Although employers must consider the appropriateness on a case by case basis, it can be broadly said to be reasonable for an employer to require a medical report in the following circumstances:

  • The employee has been absent for an extended period of time and there is uncertainty about the likely duration of the absence, and the potential for the employee to return to work. For example, where the employee is not in regular contact with the employer and there are no updates being informally provided to indicate that the employee is improving and likely to be able to resume duties after the expiration of the current medical certificate; and

  • The employer requires further information beyond what has been supplied in the medical certificates in order to plan for the future of the business and to meet its work health and safety obligations. For example, where the employee, who performs manual labour, is off work for a physical injury and limited or no information is contained in the medical certificate as to whether the employee is returning to full fitness or at least a level allowing them to perform the inherent requirements of their position without risk to the health and safety of themselves and their co-workers; and 

  • The information requested by the employer goes no further than what is reasonably necessary for the employer to conduct business planning and meet its work health and safety obligations. A request for information which goes beyond what is strictly necessary may be a breach of the Privacy Act 1988 (Cth).
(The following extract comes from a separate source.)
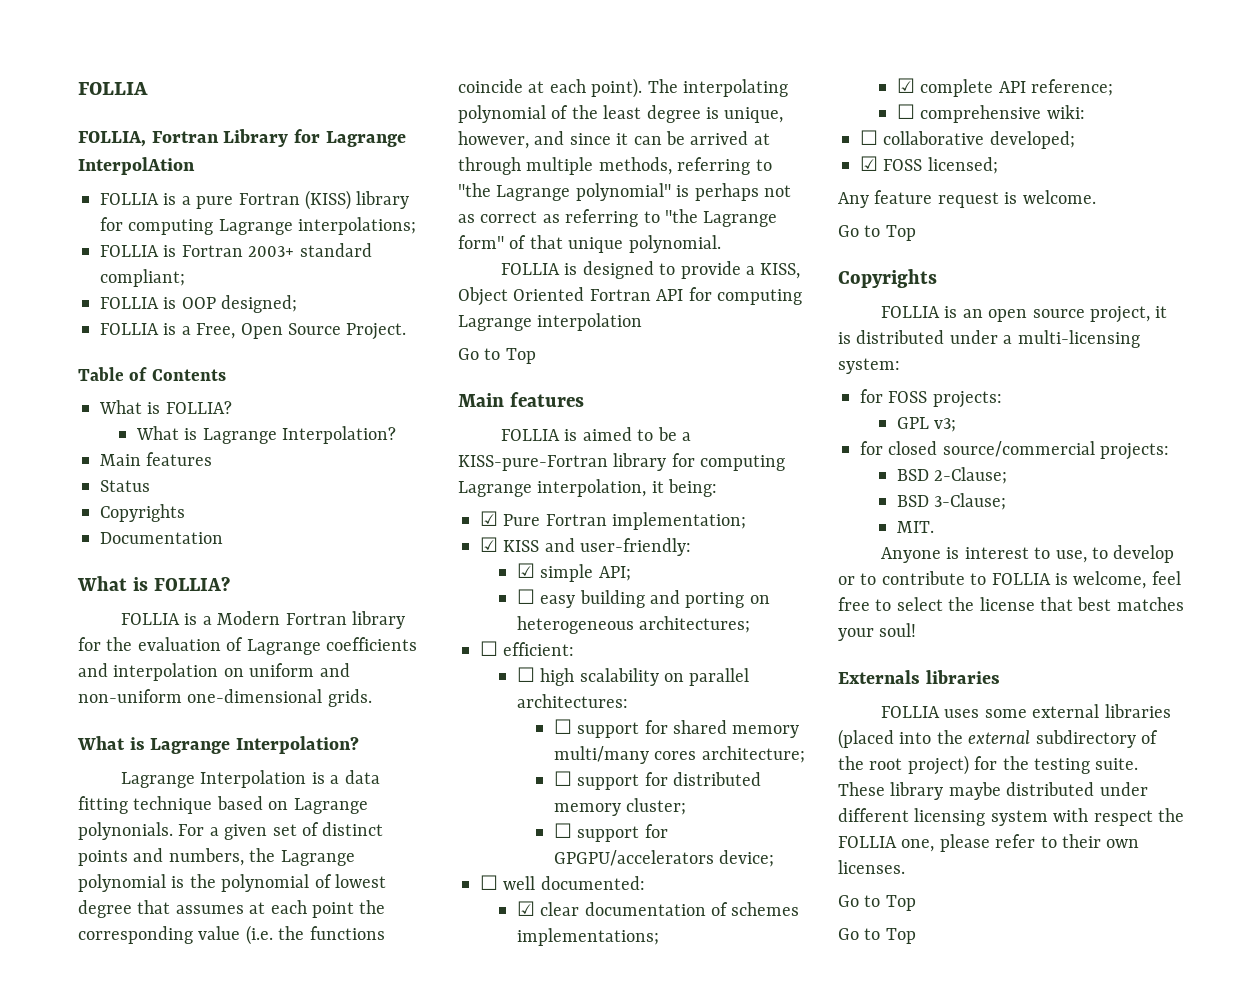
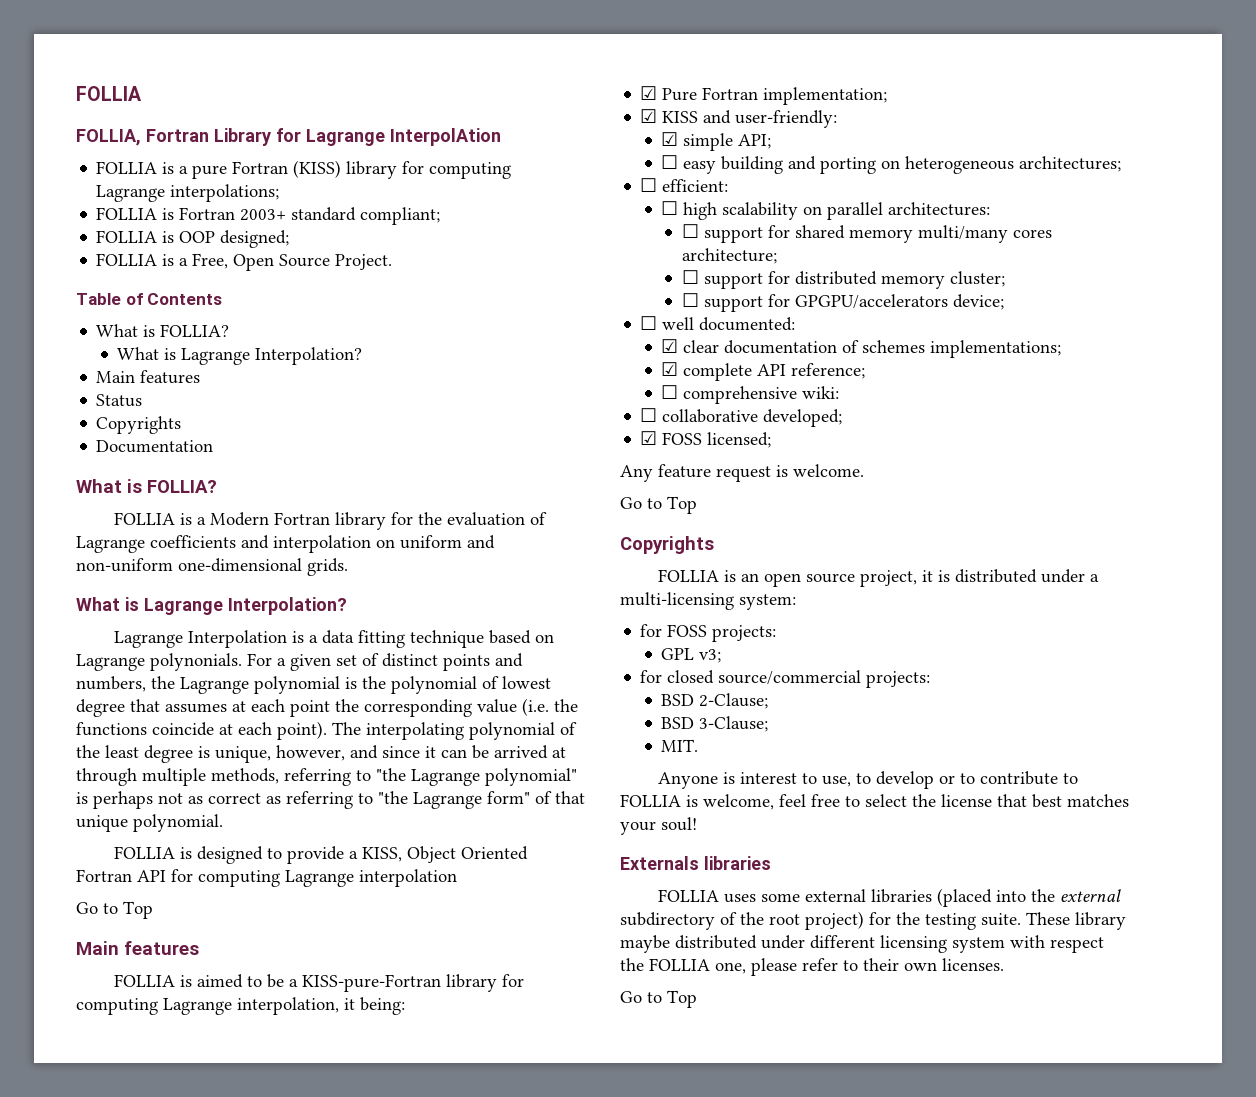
[838,928,916,944] // Go to Top -> (697, 999) none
It is also important for employers to be aware that certain workers’ compensation and associated legislation (for example s 232B of the Workers Compensation and Rehabilitation Act 2003 (Qld))5 preclude an employer from terminating a worker who has sustained a work related injury solely or mainly because the worker is not fit for employment as a result of that injury for a set period of time. This time period varies between three and twelve months, depending on the jurisdiction.

The threshold for requiring an employee to undergo a medical examination by a doctor of the employer’s nomination is higher, in the sense that an employer would need to establish that a report from the employee’s treating doctor is inadequate for some reason. Examples would be where an employee is relying on medical certification from a general practitioner and the employer is seeking a report from a specialist in the appropriate field; or where the treating doctor is not in receipt of certain information, knowledge or material, such as knowledge of the work and ergonomics of the work tasks in order to assess the worker’s functional capacity to return to performing those tasks.

Given that these circumstances need to be considered on a case by case basis and the risks of discrimination, bullying/harassment and compliance complaints, it is recommended that employers considering the proactive management of a worker absent through injury or illness consult with their trusted legal advisors so that the process can be appropriately managed and the risks of litigation and liability can be minimised.